> **Consignes**:
1. Reproduisez tel quel, dans le passage sur le garde du corps de Ben Laden, le segment allant de "Juste avant le" jusqu'à "confier un secret.".
2. D'après le passage sur le garde du corps de Ben Laden, combien de temps Nasser al-Bahri a-t-il passé au plus près du chef d'al-Qaida ?
3. Prolongez le récit sur le garde du corps de Ben Laden en enchaînant sur la dernière phrase du passage.

> **Passage choisi**:
10/04/10 (B546) Le Figaro : RÉVÉLATIONS SUR AL-QAIDA

«J’étais garde du corps de Ben Laden»

PAR GEORGES MALBRUNOT

Nasser al-Bahri a passé trois ans au plus près du chef d’al-Qaida. Il a effectué pour lui de nombreuses missions secrètes ou privées et garde un souvenir précis du 11 septembre 2001. Aujourd’hui repenti, il s’est confié à Georges Malbrunot dans un livre qui est un extraordinaire témoignage sur l’intérieur de l’organisation terroriste.

Juste avant le coucher du soleil, Ayman al-Zawahiri descend au jardin pour lire les versets coraniques de la prière du soir. Oussama Ben Laden reste seul dans le bureau, au premier étage de la maison secrète que la direction d’al-Qaida occupe à Kaboul, en cette fin août 1998, après les attentats de Nairobi et Dar es Salam. Quand Ben Laden me voit à la porte, il sourit:

– Abou Jandal, viens! Je veux te confier un secret.

> **Extraits des données**:
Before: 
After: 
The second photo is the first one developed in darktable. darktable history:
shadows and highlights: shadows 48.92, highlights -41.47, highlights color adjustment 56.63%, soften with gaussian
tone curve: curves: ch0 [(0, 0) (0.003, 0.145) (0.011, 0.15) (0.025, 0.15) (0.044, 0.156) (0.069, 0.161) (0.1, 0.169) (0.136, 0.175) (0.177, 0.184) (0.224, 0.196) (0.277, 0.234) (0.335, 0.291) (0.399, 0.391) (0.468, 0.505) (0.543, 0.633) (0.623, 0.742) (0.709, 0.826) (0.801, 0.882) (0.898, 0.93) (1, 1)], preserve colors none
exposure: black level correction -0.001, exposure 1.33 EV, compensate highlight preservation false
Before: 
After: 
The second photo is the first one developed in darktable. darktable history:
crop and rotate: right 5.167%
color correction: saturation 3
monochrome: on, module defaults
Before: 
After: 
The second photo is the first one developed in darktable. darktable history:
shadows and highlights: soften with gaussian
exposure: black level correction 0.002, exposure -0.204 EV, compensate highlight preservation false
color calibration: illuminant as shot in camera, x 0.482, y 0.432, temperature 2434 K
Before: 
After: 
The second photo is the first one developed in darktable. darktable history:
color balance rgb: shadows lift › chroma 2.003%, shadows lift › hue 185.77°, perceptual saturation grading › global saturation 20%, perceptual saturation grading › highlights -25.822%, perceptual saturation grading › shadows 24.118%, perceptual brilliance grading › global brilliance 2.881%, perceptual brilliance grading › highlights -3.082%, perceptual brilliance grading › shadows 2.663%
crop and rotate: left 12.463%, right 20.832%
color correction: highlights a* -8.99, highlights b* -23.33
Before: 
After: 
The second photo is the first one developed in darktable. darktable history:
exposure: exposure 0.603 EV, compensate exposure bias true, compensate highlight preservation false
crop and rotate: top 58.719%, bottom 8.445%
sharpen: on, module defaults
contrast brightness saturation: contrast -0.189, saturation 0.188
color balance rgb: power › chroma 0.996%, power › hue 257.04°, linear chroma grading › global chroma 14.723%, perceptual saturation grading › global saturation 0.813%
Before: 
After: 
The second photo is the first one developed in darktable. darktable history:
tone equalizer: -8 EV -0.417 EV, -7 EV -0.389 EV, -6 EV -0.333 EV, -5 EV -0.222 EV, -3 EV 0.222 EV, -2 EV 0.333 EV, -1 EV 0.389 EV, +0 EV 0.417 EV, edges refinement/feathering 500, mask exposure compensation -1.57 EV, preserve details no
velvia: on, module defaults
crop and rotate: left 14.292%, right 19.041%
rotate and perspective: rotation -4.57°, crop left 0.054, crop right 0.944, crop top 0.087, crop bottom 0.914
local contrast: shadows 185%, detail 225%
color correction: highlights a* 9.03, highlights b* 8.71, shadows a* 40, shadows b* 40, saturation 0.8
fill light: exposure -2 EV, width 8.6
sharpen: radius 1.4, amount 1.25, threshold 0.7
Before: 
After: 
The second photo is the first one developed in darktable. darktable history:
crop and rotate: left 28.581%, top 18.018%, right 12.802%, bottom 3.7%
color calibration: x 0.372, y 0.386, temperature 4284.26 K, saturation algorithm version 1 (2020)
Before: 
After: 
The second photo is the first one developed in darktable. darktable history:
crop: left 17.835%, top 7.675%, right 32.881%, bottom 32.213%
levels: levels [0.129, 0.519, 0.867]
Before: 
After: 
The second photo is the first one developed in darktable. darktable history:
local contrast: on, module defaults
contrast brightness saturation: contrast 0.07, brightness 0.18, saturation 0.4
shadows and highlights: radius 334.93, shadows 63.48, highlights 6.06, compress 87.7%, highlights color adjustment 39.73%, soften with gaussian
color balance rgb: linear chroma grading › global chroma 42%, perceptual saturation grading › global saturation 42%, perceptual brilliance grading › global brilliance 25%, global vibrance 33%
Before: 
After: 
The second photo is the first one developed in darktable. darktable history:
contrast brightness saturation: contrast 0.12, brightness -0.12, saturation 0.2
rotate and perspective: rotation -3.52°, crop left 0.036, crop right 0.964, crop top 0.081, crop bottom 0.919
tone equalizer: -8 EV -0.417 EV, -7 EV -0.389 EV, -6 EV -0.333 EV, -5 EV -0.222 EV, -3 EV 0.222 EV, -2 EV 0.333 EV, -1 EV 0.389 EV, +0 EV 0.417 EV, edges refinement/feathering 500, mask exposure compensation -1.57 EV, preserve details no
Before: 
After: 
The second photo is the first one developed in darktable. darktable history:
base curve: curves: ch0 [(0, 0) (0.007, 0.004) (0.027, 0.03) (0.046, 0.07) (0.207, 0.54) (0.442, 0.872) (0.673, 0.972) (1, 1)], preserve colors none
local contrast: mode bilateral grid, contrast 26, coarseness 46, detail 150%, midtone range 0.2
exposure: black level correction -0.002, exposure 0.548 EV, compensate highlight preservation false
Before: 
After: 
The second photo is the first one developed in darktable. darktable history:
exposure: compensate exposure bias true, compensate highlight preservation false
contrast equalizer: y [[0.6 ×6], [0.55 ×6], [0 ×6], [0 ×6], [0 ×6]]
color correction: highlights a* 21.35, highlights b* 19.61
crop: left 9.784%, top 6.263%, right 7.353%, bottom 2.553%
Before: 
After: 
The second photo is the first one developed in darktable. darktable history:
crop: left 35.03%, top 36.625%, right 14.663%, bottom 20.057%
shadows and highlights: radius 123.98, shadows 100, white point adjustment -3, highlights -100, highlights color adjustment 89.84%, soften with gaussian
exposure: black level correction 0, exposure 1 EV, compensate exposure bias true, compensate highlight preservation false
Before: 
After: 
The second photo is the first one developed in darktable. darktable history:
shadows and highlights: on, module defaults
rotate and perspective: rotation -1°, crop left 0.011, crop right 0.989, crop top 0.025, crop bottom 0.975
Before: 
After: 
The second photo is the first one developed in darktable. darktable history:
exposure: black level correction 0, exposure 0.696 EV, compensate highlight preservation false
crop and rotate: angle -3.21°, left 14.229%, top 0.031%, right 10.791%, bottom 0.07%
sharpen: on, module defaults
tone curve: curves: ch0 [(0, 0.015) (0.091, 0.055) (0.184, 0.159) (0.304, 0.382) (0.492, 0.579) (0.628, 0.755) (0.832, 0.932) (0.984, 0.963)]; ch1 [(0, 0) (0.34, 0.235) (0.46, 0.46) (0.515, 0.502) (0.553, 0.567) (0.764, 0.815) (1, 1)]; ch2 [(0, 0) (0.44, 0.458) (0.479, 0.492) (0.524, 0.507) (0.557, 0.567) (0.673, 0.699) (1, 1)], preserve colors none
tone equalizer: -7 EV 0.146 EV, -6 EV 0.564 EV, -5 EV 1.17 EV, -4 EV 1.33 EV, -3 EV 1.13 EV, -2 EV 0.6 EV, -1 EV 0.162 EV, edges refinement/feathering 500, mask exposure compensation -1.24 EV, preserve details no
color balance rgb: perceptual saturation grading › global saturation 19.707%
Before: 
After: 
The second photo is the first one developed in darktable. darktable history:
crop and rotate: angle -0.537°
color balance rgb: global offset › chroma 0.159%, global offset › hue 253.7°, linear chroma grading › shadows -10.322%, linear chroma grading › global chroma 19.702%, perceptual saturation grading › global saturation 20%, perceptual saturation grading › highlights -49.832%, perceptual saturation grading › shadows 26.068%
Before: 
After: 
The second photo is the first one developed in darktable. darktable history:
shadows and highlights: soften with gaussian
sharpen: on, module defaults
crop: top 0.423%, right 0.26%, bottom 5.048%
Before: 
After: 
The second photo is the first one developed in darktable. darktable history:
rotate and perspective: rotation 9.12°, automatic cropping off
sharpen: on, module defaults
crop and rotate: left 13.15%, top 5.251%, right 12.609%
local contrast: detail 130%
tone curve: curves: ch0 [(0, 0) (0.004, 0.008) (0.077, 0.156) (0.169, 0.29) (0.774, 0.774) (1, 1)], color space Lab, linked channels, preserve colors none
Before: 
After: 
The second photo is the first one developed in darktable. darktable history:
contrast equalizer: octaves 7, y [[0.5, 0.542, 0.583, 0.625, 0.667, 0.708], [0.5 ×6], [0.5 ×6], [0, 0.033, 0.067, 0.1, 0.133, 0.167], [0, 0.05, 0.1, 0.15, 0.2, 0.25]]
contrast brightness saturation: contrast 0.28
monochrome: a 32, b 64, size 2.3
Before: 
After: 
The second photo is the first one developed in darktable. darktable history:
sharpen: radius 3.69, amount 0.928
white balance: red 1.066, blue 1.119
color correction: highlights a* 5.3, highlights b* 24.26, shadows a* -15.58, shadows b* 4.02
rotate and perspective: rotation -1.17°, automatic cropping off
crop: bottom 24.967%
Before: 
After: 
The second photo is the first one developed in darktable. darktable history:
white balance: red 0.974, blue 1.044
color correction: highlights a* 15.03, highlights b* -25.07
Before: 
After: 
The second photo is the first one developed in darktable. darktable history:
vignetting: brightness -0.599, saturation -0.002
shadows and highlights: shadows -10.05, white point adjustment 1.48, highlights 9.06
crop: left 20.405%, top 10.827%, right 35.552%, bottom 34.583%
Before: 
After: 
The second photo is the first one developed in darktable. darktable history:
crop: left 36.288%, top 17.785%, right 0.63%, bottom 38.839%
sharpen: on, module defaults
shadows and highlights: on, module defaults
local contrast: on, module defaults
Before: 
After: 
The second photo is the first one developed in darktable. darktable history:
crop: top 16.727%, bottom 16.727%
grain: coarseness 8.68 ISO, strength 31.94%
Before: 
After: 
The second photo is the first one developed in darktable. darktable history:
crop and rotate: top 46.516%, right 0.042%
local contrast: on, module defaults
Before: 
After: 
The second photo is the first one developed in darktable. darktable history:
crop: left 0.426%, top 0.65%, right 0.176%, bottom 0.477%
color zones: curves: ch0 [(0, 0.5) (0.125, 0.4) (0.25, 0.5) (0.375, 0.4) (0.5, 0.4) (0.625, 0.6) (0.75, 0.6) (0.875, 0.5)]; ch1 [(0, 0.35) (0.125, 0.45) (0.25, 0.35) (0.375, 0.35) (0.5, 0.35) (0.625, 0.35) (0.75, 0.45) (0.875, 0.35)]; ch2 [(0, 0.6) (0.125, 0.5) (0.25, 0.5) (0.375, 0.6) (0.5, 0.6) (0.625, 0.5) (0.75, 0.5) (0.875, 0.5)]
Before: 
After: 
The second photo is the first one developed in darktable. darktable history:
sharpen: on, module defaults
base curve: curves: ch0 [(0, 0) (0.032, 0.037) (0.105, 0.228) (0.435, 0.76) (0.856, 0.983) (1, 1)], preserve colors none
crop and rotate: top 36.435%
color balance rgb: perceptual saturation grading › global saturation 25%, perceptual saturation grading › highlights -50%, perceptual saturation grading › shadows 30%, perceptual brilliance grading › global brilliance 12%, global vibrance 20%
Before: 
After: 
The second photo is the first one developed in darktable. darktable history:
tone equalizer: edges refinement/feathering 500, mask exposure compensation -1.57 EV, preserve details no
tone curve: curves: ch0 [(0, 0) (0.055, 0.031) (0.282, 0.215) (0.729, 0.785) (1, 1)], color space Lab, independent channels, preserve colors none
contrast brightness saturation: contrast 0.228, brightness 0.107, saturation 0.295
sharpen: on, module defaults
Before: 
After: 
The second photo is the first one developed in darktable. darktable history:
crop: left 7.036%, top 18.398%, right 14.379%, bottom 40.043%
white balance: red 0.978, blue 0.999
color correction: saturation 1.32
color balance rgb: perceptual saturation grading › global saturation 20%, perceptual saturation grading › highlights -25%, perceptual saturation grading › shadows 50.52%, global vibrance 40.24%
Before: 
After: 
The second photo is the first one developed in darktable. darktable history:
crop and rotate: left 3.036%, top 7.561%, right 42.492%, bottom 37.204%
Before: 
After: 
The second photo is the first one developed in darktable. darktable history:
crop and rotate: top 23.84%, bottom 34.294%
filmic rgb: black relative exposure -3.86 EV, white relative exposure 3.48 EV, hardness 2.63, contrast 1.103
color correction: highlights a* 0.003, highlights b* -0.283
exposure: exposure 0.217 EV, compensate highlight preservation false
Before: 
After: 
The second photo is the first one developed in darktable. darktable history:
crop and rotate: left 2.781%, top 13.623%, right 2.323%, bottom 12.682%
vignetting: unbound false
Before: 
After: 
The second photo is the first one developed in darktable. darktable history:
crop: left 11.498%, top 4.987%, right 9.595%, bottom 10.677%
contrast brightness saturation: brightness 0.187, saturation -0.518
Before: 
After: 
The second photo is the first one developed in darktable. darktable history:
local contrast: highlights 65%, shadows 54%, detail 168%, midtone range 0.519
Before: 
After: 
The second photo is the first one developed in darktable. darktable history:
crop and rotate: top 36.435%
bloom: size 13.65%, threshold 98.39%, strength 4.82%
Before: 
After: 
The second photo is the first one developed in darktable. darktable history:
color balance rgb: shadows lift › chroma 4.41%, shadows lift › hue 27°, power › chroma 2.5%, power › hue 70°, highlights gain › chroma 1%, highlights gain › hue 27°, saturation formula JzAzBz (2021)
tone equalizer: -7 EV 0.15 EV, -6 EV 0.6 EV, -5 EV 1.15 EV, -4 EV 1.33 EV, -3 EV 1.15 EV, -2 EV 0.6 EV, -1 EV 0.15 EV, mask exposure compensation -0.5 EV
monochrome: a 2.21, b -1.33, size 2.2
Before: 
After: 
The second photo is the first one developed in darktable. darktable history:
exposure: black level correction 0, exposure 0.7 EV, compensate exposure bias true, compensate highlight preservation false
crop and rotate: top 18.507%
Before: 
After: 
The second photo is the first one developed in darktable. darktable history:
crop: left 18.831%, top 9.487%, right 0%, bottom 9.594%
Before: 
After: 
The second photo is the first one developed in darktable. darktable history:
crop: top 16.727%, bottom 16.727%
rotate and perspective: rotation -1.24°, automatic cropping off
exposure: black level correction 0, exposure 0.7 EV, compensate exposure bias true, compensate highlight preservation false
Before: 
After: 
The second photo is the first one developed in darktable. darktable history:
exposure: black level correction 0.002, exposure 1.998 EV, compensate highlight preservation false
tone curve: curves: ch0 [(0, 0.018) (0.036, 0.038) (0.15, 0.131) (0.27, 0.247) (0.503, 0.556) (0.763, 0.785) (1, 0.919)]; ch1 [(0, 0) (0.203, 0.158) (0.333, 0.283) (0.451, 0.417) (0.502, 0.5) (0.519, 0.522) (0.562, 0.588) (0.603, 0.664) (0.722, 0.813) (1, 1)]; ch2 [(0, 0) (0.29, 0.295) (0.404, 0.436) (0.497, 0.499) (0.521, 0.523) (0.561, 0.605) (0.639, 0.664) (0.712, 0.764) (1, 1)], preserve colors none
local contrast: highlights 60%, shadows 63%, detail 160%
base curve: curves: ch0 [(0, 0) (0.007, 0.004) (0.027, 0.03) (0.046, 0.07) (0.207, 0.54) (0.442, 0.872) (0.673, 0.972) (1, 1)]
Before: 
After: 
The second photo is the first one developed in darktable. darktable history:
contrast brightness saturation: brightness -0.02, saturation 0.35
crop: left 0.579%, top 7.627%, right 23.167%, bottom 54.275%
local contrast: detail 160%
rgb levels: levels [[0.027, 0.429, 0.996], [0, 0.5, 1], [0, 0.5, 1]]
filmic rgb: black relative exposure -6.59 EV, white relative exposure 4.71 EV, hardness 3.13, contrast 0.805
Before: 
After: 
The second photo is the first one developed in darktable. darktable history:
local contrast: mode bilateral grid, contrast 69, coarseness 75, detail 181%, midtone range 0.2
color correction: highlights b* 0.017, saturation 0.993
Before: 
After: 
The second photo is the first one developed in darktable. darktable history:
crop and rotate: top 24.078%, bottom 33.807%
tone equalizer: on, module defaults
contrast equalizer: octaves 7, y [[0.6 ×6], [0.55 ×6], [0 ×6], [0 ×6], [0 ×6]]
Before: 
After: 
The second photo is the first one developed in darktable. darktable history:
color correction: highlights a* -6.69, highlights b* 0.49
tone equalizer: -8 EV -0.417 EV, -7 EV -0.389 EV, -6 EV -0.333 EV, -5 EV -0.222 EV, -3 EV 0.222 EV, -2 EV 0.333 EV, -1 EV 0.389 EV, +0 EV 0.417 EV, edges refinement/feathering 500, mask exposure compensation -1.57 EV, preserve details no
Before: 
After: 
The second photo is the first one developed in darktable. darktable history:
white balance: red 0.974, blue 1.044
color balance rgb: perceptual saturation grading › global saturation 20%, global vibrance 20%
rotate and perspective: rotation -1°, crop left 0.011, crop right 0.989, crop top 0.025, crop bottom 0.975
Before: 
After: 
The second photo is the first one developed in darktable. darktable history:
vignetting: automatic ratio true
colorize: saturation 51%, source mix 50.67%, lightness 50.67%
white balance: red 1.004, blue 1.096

> **Réponses fournies**:
1.
Juste avant le coucher du soleil, Ayman al-Zawahiri descend au jardin pour lire les versets coraniques de la prière du soir. Oussama Ben Laden reste seul dans le bureau, au premier étage de la maison secrète que la direction d’al-Qaida occupe à Kaboul, en cette fin août 1998, après les attentats de Nairobi et Dar es Salam. Quand Ben Laden me voit à la porte, il sourit:

– Abou Jandal, viens! Je veux te confier un secret.

2. Trois ans.

3.
Je m’approche et il sort un pistolet de sa tunique traditionnelle. J’espère que Dieu ne le voudra jamais, mais si un jour l’ennemi nous assiège, et si nous sommes sûrs d’être arrêtés, je préfère recevoir deux balles dans la tête plutôt que d’être fait prisonnier. Je veux mourir en martyr, mais surtout pas finir en prison».

Pendant trois ans, entre 1997 et 2000, Nasser al-Bahri, alias Abou Jandal, aura la redoutable mission d’éviter à Oussama Ben Laden l’humiliation d’être capturé vivant par les troupes américaines. Il était le seul des gardes du corps du chef d’al-Qaida à avoir ce privilège. Mais Abou Jandal n’était pas qu’un simple centurion. Ben Laden lui confia également des missions à l’étranger, qu’il relate dans son livre *.

Son récit circonstancié est le premier témoignage de l’intérieur d’une organisation terroriste, alors en plein essor. Chaque jour ou presque, il côtoie Ben Laden, Zawahiri, Abou Hafs al-Masri, le chef des opérations militaires d’al-Qaida, ou Saïf al-Adel, l’homme en charge de la sécurité autour de l’ennemi public numéro un. Il partage le quotidien des enfants du cheikh ; et au siège d’al-Qaida à Kandahar, sa femme est assistée dans son accouchement par les épouses de Ben Laden.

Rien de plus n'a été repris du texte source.